=== RECORDED DATA ===

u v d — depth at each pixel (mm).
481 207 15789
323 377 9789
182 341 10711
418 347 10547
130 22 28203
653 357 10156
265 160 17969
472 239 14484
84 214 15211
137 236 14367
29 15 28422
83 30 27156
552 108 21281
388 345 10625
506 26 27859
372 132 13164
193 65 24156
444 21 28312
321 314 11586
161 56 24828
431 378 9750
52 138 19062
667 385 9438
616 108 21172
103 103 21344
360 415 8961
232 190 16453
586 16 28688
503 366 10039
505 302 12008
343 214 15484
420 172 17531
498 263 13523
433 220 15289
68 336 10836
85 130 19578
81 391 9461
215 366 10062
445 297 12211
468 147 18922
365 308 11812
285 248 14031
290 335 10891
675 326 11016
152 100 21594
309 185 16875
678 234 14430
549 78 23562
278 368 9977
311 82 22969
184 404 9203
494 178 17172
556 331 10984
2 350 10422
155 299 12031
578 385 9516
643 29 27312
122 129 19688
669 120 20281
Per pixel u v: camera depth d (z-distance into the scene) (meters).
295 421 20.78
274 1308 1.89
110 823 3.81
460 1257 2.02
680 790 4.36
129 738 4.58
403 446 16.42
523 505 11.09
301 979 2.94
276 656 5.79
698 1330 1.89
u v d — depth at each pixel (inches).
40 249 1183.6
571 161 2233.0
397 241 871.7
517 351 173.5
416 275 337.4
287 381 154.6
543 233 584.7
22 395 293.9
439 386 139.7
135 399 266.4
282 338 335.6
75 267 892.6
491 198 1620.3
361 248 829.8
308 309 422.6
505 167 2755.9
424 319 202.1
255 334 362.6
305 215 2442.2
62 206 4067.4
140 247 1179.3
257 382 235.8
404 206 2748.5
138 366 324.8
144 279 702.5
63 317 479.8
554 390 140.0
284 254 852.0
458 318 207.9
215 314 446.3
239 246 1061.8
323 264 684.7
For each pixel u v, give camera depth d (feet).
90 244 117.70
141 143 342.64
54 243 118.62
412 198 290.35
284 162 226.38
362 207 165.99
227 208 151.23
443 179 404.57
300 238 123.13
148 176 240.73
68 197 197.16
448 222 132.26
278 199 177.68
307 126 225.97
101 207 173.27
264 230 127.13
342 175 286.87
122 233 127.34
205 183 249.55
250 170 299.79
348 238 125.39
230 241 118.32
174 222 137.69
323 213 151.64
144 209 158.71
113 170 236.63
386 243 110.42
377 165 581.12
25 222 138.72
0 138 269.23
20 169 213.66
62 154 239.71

===

■ **GOAL OF THE EXERCISE**: Using the data above, reproduce every line exactly.

■ **COMPLETED TASK**:
u v d — depth at each pixel (mm).
481 207 15789
323 377 9789
182 341 10711
418 347 10547
130 22 28203
653 357 10156
265 160 17969
472 239 14484
84 214 15211
137 236 14367
29 15 28422
83 30 27156
552 108 21281
388 345 10625
506 26 27859
372 132 13164
193 65 24156
444 21 28312
321 314 11586
161 56 24828
431 378 9750
52 138 19062
667 385 9438
616 108 21172
103 103 21344
360 415 8961
232 190 16453
586 16 28688
503 366 10039
505 302 12008
343 214 15484
420 172 17531
498 263 13523
433 220 15289
68 336 10836
85 130 19578
81 391 9461
215 366 10062
445 297 12211
468 147 18922
365 308 11812
285 248 14031
290 335 10891
675 326 11016
152 100 21594
309 185 16875
678 234 14430
549 78 23562
278 368 9977
311 82 22969
184 404 9203
494 178 17172
556 331 10984
2 350 10422
155 299 12031
578 385 9516
643 29 27312
122 129 19688
669 120 20281
Per pixel u v: camera depth d (z-distance into the scene) (meters).
295 421 20.78
274 1308 1.89
110 823 3.81
460 1257 2.02
680 790 4.36
129 738 4.58
403 446 16.42
523 505 11.09
301 979 2.94
276 656 5.79
698 1330 1.89
u v d — depth at each pixel (inches).
40 249 1183.6
571 161 2233.0
397 241 871.7
517 351 173.5
416 275 337.4
287 381 154.6
543 233 584.7
22 395 293.9
439 386 139.7
135 399 266.4
282 338 335.6
75 267 892.6
491 198 1620.3
361 248 829.8
308 309 422.6
505 167 2755.9
424 319 202.1
255 334 362.6
305 215 2442.2
62 206 4067.4
140 247 1179.3
257 382 235.8
404 206 2748.5
138 366 324.8
144 279 702.5
63 317 479.8
554 390 140.0
284 254 852.0
458 318 207.9
215 314 446.3
239 246 1061.8
323 264 684.7
For each pixel u v, give camera depth d (feet).
90 244 117.70
141 143 342.64
54 243 118.62
412 198 290.35
284 162 226.38
362 207 165.99
227 208 151.23
443 179 404.57
300 238 123.13
148 176 240.73
68 197 197.16
448 222 132.26
278 199 177.68
307 126 225.97
101 207 173.27
264 230 127.13
342 175 286.87
122 233 127.34
205 183 249.55
250 170 299.79
348 238 125.39
230 241 118.32
174 222 137.69
323 213 151.64
144 209 158.71
113 170 236.63
386 243 110.42
377 165 581.12
25 222 138.72
0 138 269.23
20 169 213.66
62 154 239.71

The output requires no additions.